Bojonegoro || Jateng.Bratapos.com - Pemerintah Kabupaten Bojonegoro resmi meluncurkan empat program inovasi digital di bidang kesehatan dalam rangka 100 hari kerja Bupati dan Wakil Bupati, pada Rabu (28/5/2025) di Puskesmas Balen. Acara yang dihadiri Bupati H. Setyo Wahono, Wakil Bupati Hj. Nurul Azizah, serta jajaran Forkopimda ini menandai komitmen Pemkab Bojonegoro untuk menghadirkan pelayanan kesehatan yang lebih merata, terjangkau, dan berkualitas.
Empat inovasi yang diluncurkan adalah SATELIT (layanan telemedicine via WhatsApp), WASIAT (antrian online RSUD lewat satu nomor WhatsApp), SIGAP Plus PSC 119 (integrasi layanan kegawatdaruratan dengan BPBD dan Damkar), dan program Cek Kesehatan Gratis (CKG) untuk seluruh usia.

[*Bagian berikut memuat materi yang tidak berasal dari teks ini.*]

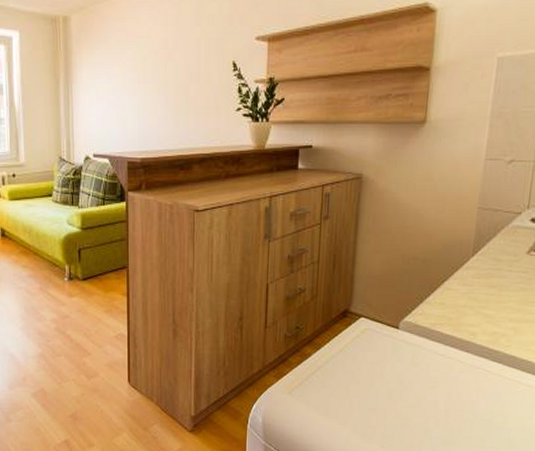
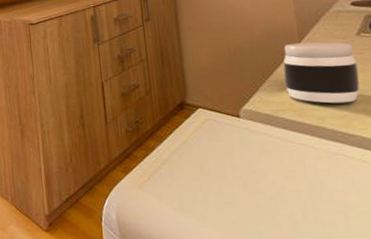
jar: none [448,256,521,320] -> present [283,41,360,104]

Program CKG telah melayani lebih dari 4.200 warga sejak Februari dan diproyeksikan menjadi tonggak penting dalam deteksi dini penyakit di masyarakat.
“Cek Kesehatan Gratis adalah kado istimewa bagi warga Bojonegoro. Saya berharap masyarakat memanfaatkannya seluas-luasnya agar kualitas kesehatan meningkat dan berdampak pada kesejahteraan jangka panjang,” ungkap Bupati H. Setyo Wahono dalam sambutannya.
Ia juga menekankan pentingnya digitalisasi layanan demi menjangkau warga dengan keterbatasan fisik, penyakit kronis, dan lansia.
Wakil Bupati Hj. Nurul Azizah menambahkan bahwa capaian program ini mencerminkan progres cepat di bidang kesehatan, termasuk transformasi RSUD Sosodoro, penerapan UHC, serta gerakan Bojonegoro bebas TBC.
Dalam kunjungannya, Bupati dan Wakil Bupati juga menyerahkan bantuan kepada dua pasien TBC yang telah menjalani pengobatan dan kini dinyatakan negatif.
Kepala Dinas Kesehatan Bojonegoro menegaskan bahwa transformasi layanan ini bukan sekadar inovasi teknologi, tetapi wujud keadilan dan pemenuhan hak dasar warga. Acara ditutup dengan pemeriksaan kesehatan pejabat daerah dan kunjungan ke ruang rawat inap.
Pemkab Bojonegoro berharap kolaborasi lintas sektor dapat memperkuat dampak nyata inovasi ini demi kualitas hidup masyarakat yang lebih baik.